I really liked the RUSScar set up...mayhem...I was going to post a pic but it looks like the site is gone or moved to a new domain name...


----------



## slotcardan (Jun 9, 2012)

........


----------



## slotcardan (Jun 9, 2012)

........


----------



## slotcarman12078 (Oct 3, 2008)

I know what you mean about sticker shock! As far as my multi-million dollar dream, I can't manage to get one number on the powerball or mega millions. It'll probably never get past the dream stage...


----------



## Crimnick (May 28, 2006)

I'm really think low tech anyways...anyone remember this cool ass set?










Notice the low tech alternating lane changers?


----------



## alpink (Aug 22, 2010)

I have that 007 set


----------



## Crimnick (May 28, 2006)

alpink said:


> I have that 007 set


Al pink you glorious bastard!!!!!:thumbsup:

I just found out there were three variations....
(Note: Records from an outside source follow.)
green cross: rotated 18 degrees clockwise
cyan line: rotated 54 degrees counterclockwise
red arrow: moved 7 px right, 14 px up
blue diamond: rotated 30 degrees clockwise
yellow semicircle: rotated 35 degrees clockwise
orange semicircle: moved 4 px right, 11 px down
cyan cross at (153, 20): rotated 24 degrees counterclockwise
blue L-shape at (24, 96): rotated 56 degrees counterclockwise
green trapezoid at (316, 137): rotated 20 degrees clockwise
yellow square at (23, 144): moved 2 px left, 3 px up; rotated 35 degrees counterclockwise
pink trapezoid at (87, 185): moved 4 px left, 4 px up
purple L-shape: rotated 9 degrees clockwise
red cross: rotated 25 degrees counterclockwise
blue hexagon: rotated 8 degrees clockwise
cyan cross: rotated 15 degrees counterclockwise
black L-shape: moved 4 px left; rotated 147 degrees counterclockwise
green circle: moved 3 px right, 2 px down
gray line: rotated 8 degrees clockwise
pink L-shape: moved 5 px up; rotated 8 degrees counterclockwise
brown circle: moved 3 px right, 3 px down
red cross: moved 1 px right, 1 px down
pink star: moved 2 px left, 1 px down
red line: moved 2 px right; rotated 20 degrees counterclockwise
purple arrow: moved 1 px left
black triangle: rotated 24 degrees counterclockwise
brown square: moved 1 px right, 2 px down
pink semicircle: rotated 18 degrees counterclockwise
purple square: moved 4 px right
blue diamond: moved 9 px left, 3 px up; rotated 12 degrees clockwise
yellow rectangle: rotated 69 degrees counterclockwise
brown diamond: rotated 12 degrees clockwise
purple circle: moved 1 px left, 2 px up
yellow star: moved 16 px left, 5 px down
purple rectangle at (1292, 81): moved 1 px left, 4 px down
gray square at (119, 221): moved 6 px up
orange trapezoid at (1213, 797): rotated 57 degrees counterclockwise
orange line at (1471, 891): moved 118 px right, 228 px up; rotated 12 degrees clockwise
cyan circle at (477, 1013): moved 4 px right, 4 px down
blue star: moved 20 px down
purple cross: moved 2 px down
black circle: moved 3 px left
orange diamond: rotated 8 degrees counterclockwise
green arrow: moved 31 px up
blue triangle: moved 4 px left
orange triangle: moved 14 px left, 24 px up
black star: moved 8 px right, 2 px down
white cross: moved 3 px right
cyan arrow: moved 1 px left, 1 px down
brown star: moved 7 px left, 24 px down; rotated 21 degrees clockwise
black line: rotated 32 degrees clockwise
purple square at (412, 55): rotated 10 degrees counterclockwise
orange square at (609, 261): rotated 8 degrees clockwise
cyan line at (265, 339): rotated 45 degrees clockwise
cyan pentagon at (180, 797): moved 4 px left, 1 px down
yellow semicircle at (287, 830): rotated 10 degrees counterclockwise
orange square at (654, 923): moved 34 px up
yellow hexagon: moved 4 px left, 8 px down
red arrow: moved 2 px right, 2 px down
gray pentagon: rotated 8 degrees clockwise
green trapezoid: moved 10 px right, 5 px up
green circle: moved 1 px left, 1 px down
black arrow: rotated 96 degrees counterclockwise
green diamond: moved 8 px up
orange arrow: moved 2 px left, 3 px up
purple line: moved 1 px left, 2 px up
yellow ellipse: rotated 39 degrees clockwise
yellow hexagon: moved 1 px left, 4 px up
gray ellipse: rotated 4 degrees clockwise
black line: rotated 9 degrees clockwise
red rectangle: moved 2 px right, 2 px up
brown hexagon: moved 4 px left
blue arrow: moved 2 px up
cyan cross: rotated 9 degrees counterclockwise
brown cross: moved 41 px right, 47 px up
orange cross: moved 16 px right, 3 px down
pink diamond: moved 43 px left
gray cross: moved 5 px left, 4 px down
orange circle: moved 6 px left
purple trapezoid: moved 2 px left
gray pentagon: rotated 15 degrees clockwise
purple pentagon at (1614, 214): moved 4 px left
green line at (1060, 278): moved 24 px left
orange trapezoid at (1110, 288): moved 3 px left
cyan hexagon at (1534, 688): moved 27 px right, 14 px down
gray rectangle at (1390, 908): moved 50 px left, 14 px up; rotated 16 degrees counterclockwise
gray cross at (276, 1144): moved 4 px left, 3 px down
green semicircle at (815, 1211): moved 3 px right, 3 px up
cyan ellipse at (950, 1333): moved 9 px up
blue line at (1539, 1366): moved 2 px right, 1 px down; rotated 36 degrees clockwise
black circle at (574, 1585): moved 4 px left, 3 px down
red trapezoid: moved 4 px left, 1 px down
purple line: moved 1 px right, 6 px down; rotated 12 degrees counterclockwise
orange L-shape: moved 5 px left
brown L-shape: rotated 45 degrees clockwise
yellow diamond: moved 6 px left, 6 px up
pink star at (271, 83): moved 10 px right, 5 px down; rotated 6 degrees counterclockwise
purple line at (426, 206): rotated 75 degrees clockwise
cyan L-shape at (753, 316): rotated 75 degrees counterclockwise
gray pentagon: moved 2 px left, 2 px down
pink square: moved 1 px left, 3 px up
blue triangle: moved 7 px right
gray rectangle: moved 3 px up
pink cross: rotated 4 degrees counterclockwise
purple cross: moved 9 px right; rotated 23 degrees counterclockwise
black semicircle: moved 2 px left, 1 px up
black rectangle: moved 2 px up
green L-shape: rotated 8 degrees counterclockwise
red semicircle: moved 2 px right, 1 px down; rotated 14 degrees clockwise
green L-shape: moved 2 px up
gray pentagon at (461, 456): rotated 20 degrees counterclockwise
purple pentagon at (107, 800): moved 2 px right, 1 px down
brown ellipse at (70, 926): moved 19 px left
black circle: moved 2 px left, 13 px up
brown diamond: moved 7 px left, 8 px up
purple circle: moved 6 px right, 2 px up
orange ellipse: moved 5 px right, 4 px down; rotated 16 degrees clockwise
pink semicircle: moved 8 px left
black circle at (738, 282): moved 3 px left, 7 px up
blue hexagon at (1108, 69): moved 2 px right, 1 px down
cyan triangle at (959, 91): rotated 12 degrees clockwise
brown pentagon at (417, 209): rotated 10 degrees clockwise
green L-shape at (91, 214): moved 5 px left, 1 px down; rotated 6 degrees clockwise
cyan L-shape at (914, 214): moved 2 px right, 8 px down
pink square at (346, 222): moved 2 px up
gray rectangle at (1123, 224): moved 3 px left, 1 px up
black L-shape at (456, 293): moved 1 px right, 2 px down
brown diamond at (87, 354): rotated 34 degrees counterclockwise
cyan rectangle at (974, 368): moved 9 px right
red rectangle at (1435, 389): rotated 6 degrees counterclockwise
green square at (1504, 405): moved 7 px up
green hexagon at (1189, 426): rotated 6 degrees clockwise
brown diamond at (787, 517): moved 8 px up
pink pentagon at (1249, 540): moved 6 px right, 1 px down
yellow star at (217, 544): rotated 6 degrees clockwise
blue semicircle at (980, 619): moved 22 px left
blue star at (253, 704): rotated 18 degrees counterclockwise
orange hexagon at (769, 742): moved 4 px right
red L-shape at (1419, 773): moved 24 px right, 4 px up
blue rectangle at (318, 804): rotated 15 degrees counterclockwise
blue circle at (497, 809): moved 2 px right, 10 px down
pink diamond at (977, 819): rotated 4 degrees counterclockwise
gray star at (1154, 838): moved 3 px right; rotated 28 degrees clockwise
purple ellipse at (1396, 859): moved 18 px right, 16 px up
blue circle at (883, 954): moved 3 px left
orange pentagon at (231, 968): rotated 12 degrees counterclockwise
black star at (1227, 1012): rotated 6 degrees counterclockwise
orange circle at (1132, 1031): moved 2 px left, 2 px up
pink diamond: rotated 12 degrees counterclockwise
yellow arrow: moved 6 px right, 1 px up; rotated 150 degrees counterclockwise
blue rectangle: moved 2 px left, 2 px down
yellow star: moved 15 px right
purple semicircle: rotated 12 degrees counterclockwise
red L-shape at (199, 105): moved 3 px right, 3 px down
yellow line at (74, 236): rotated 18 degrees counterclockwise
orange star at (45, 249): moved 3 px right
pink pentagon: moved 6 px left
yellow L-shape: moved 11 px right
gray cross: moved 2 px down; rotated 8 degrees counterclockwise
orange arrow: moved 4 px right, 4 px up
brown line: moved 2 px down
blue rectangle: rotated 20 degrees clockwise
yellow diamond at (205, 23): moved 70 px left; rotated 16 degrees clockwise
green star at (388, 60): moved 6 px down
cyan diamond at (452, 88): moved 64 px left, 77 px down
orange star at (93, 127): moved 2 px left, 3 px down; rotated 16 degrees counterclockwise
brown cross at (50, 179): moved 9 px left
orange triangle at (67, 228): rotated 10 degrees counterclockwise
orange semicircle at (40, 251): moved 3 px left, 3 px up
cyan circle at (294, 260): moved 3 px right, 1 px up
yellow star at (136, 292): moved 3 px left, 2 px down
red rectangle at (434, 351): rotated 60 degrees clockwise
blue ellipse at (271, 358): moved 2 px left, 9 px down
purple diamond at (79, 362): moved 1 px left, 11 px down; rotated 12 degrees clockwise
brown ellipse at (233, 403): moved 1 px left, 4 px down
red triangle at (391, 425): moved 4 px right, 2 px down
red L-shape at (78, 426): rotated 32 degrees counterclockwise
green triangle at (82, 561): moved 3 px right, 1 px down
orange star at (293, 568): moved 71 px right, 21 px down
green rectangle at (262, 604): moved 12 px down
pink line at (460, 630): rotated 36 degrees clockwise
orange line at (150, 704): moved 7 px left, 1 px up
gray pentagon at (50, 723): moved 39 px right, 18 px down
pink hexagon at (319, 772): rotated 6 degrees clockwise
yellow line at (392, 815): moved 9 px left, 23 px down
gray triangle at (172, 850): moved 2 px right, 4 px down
Sorry wrong icon meant to be thumbs up...lol...


----------



## slotcardan (Jun 9, 2012)

........


----------



## alpink (Aug 22, 2010)

the Gilbert 007 set can be made to work, but it is a fair challenge. I have assembled complete sets from pieces and parts. the real challenge is getting enough speed up the brick hill and around the left hander to make the jump without the assistance ramp. LOL


----------



## slotcardan (Jun 9, 2012)

..........


----------



## alpink (Aug 22, 2010)

12 V DC transformer. the transformer with SEARS on it is nearly as valuable as the whole set. SEARs opted out early and all the boxes had to have stickers placed over the SEARs brand, logos and on the transformers.


----------



## slotcardan (Jun 9, 2012)

.........


----------